--- ОТРЫВОК СО СТРАНИЦЫ ---
%%

Архив
ПАНТЕОН
Михаил СВЕРДЛОВ
Когда филология впадает в теологию
Извне биография Льюиса Клайва Стейплза Льюиса (1898–1963) воспринимается как череда потерь и тяжёлых испытаний: смерть матери и последовавшее за этим разрушение семейного уклада (1908); издевательства садиста-учителя в Шербурге и соучеников в Мэлверне (1911–1914); фронт и ранение (1916–1917); гибель друга и более чем тридцатилетняя домашняя тирания матери друга, за которую Льюис добровольно взял на себя ответственность (1919–1951); поздняя женитьба и через четыре года – смерть жены (1956–1960). Однако сам Льюис определяющими событиями своей жизни считал вовсе не беды и испытания, а прочитанные книги и разговоры с друзьями. Воспитанный в духе ольстерского протестантизма, он ещё ребёнком потерял веру (в 1912 году). Но, как позже представлялось Льюису, тогда же (в том же 1912 году) началось его восхождение к подлинной, выстраданной вере – через чтение и обсуждение прочитанного.
Итогом "восхождения" стало обретение Льюисом веры; после 1931 года он – ревностный англиканец. А это значит, что и жизненные трудности, и читательские впечатления представлялись ему посланиями Бога, обращёнными к человеческому опыту и воображению («Страдание – мегафон Божий»; воображение – «Божья игра»).
Духовный переворот 1931 года стоит считать началом творческой биографии Льюиса; об опубликованных же до этого сборнике стихов «Духи в неволе» (1919) и повествовательной поэме «Даймер» (1926) сам писатель предпочитал не вспоминать. В своём творчестве Льюис стремился не к развитию, а к постоянству; с начала 30-х годов он раз и навсегда определил для себя три поприща (теолога-апологета, филолога-медиевиста и романиста) при единой и неизменной позиции (защитника традиционной веры, старого уклада и классической литературы). Называя себя "динозавром" и "западным человеком прошлого", Льюис так подчёркивал свою сознательную старомодность, свою принципиальную несовместимость с определёнными тенденциями XX века: прагматическому и технологическому мышлению он пытался противопоставить "романтическую теологию" в духе У.Морриса, идеологическому прессингу – опору на "целомудренную здравость старых авторов" (С.С. Аверинцев), современному упадку веры – популяризацию Августина и Фомы Аквинского.

%%

--- СОХРАНЁННЫЕ ДАННЫЕ ---

%%

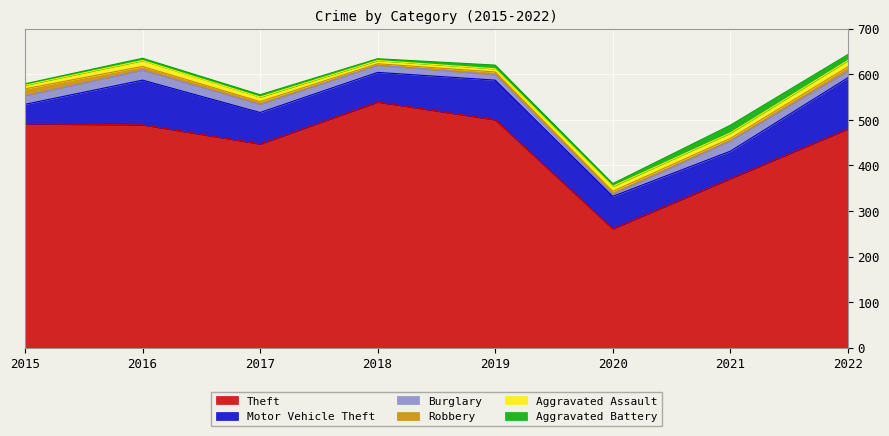

At which label is Motor Vehicle Theft closest to 77?

2020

%%

--- ПУНКТ ЗАДАНИЯ 1 ---
В каком году Льюис ещё ребёнком потерял веру, если верить статье о Льюисе?
--- ПУНКТ ЗАДАНИЯ 2 ---
Объясните по статье о Льюисе, почему жизненные трудности и впечатления от книг казались ему посланиями Бога.

--- ОТВЕТ НА ЗАДАНИЕ 1 ---
В 1912 году.

--- ОТВЕТ НА ЗАДАНИЕ 2 ---
После 1931 года Льюис обрёл веру и стал ревностным англиканцем. Поэтому и трудности, и прочитанное он воспринимал как послания Бога, обращённые к человеческому опыту и воображению.